We’ll describe both of these options, as well as a couple others, below. We’ll also cover data augmentation, which you can use to increase the size of any dataset.
Using an Existing Annotated Dataset
Depending on what you intend your model to detect there may be freely available annotated datasets for you to use, which can drastically cut down the time it takes to train and deploy your desired model.
However, you will have much less control over the data quality this way, since the training data might not as closely resemble the data you'll be using as input into the model, and, as such, the performance of your model may suffer. Therefore this approach may be best for proof of concept projects, and you will likely need to generate your own specific dataset at a later date, depending on your specific application.
Some popular existing datasets include Common Objects in Context (COCO), PASCAL Visual Object Classes (VOC), ImageNet, and Google’s Open Images Dataset V6. Some public datasets have non-commercial licenses, so remember to always check the license of any existing dataset you use.
Using Existing Data or Collecting Your Own Data
You can compile your own dataset by recording video, taking photos, or searching for freely available videos and images online.
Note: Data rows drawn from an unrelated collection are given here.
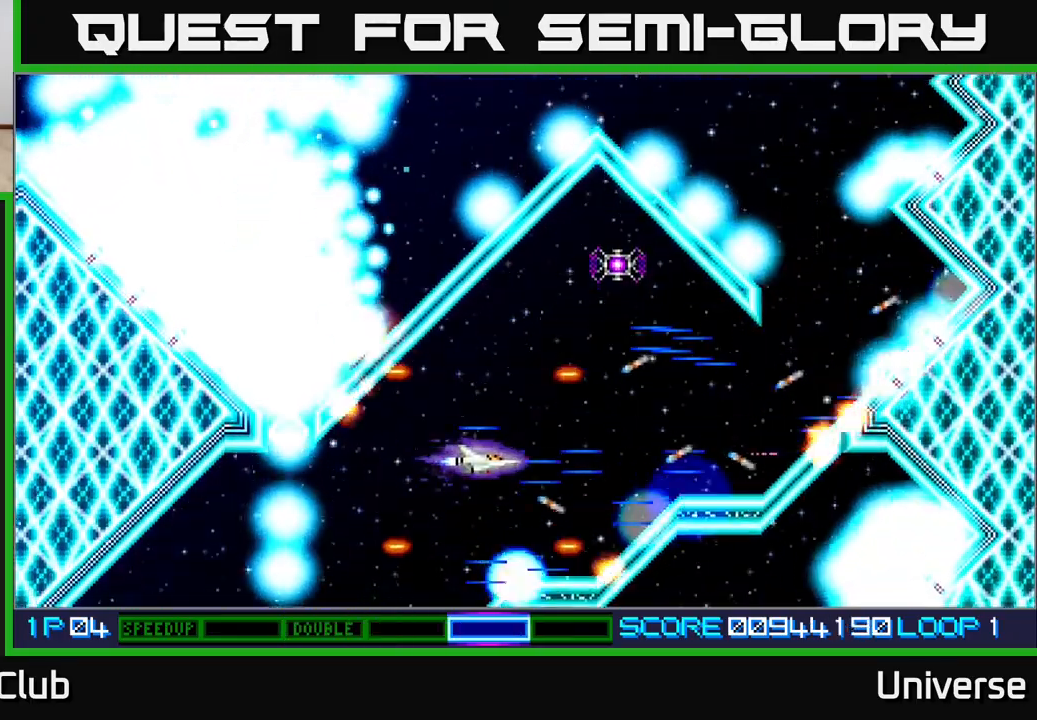
{"buttons": ["A"], "events": [[33, "DPAD_LEFT", "down"], [200, "DPAD_LEFT", "up"]]}
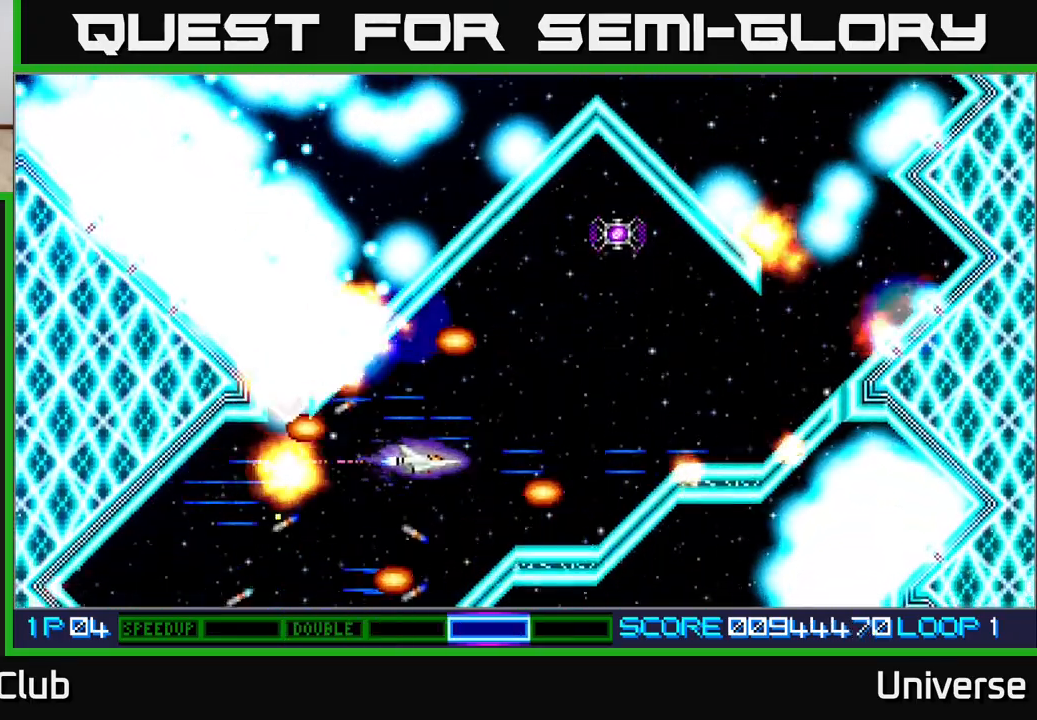
{"buttons": ["A"], "events": [[150, "DPAD_LEFT", "down"], [150, "DPAD_UP", "down"], [200, "DPAD_LEFT", "up"], [267, "DPAD_UP", "up"]]}
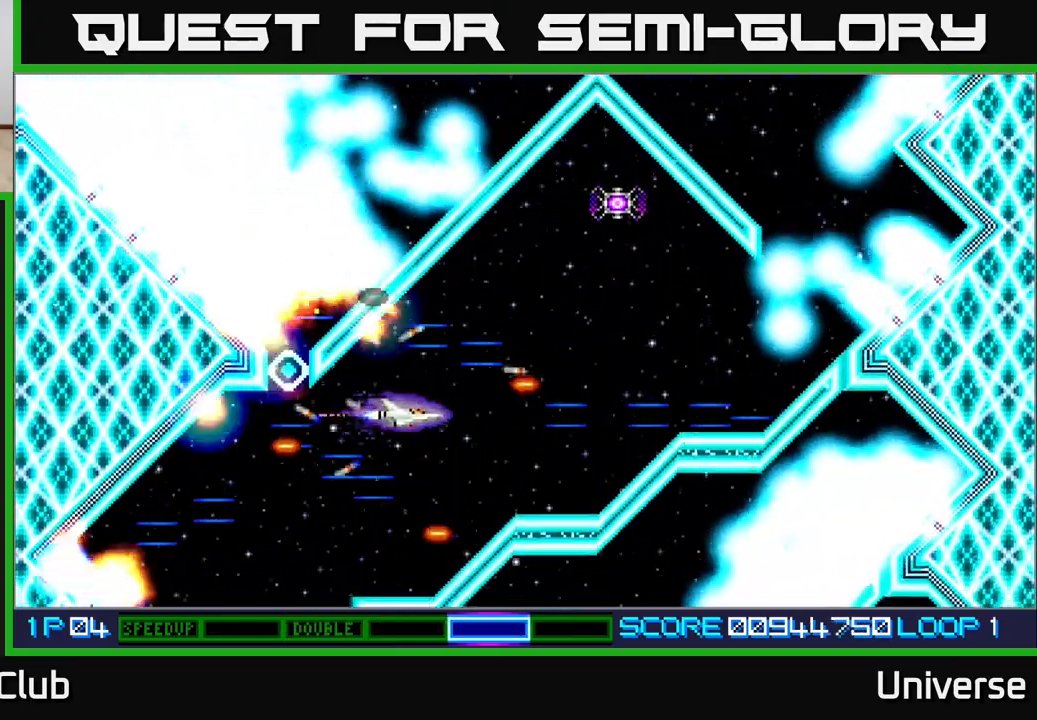
{"buttons": ["A"], "events": [[33, "DPAD_UP", "down"], [117, "DPAD_LEFT", "down"], [133, "DPAD_LEFT", "up"], [133, "DPAD_UP", "up"]]}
Unlike pulling data from an existing annotated dataset, you will need to annotate your collected images before you can use them for training. There are many popular sites for gathering photos including Unsplash, Pixabay, Pexels; and the latter two also provide videos. While gathering data, keep in mind the principles for data collection outlined earlier and attempt to keep your dataset as close to your inference environment as possible, remembering that ‘environment’ includes all aspects of the input images: lighting, angle, objects, etc.
Consider the following images for building a model that detects license plates. While every picture includes a car with a license plate, they have very different content. The first one depicts a nighttime scene with multiple cars; the second image shows a darker scene, but still daylight, with rain; the third one has more than one car, includes people and is more pixelated; and the fourth one has a different style of plate than the other two. These are all examples of variables that need to be considered when choosing images.
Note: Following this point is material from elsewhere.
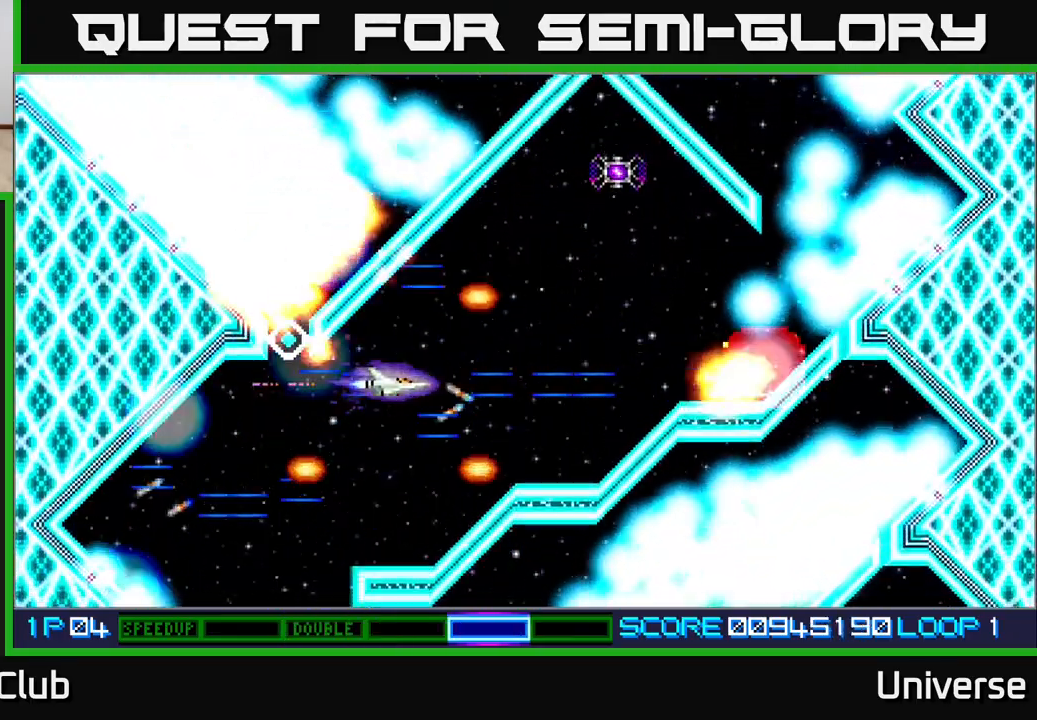
{"buttons": ["A", "DPAD_UP", "DPAD_RIGHT"], "events": [[150, "DPAD_RIGHT", "down"], [183, "DPAD_UP", "down"]]}
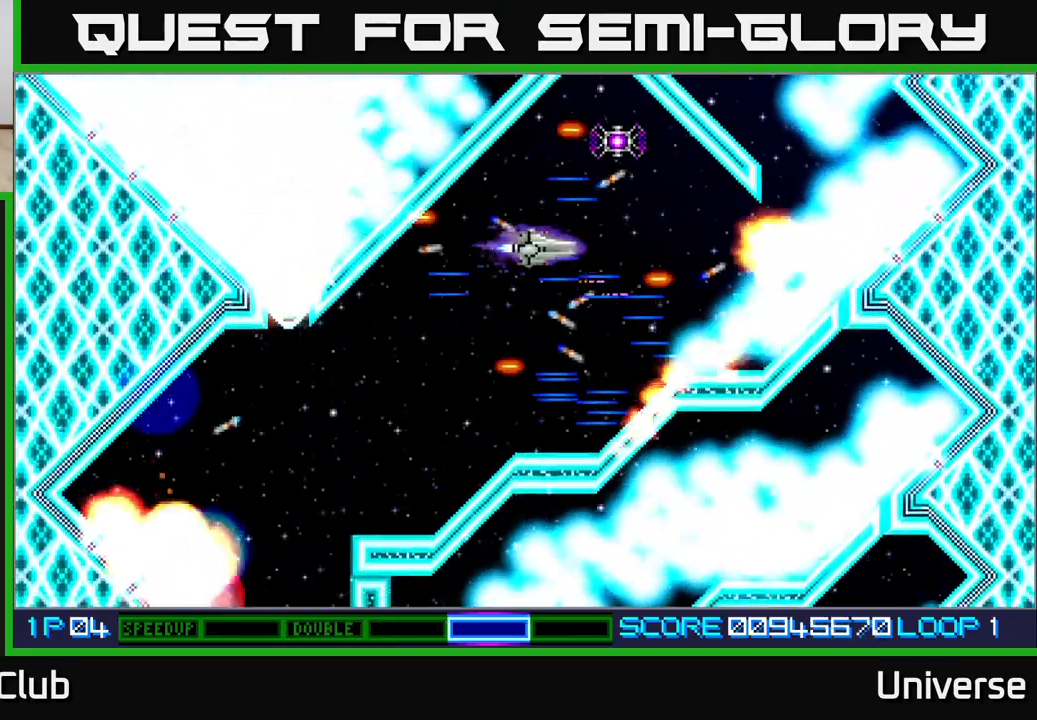
{"buttons": ["A", "DPAD_DOWN", "DPAD_LEFT"], "events": [[133, "DPAD_UP", "up"], [183, "DPAD_RIGHT", "up"], [383, "DPAD_LEFT", "down"], [417, "DPAD_DOWN", "down"]]}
NOTE: As lots of images that are almost identical won’t enhance your model, if there are many frames per second in your video, sample your to select frames that will best suit your dataset needs.
Using a Digitally Generated Dataset
Another way to generate a dataset is to use synthetic, i.e. computer generated data. This technique is used if you are unable to gather enough data yourself. By using synthetic data, especially for training unusual circumstances, you can generate a much larger dataset than you would otherwise be able to gather from real-world occurrences, resulting in better performance.
Caption: a synthetic image.
Finally, a technique that can be used to boost your current dataset is data augmentation. This involves taking the existing dataset images and flipping, rotating, cropping, padding, or otherwise modifying them, to create images that are different enough to constitute a new data point; this can add variety to the training data and help avoid overfitting. Many deep learning frameworks (discussed below) include data augmentation capabilities.
Generally, annotation is the process of selecting a portion of an image and assigning a label to that region. In the case of image classification, annotation is done by assigning a single label to the entire image, rather than a specific region. Annotated data are the input for model training via supervised learning. With many annotations and with enough variation in the underlying images, the model training identifies distinguishing characteristics of the images, and learns to detect the objects of interest, classify images, etc., depending on the type of model being trained.
Caption: examples of different annotation types. Instance segmentation of two cars on a highway in the upper left; 3D cuboid boxes in the upper right. Straightline annotations in a highway example are shown on the bottom left, and keypoint annotations in the bottom right.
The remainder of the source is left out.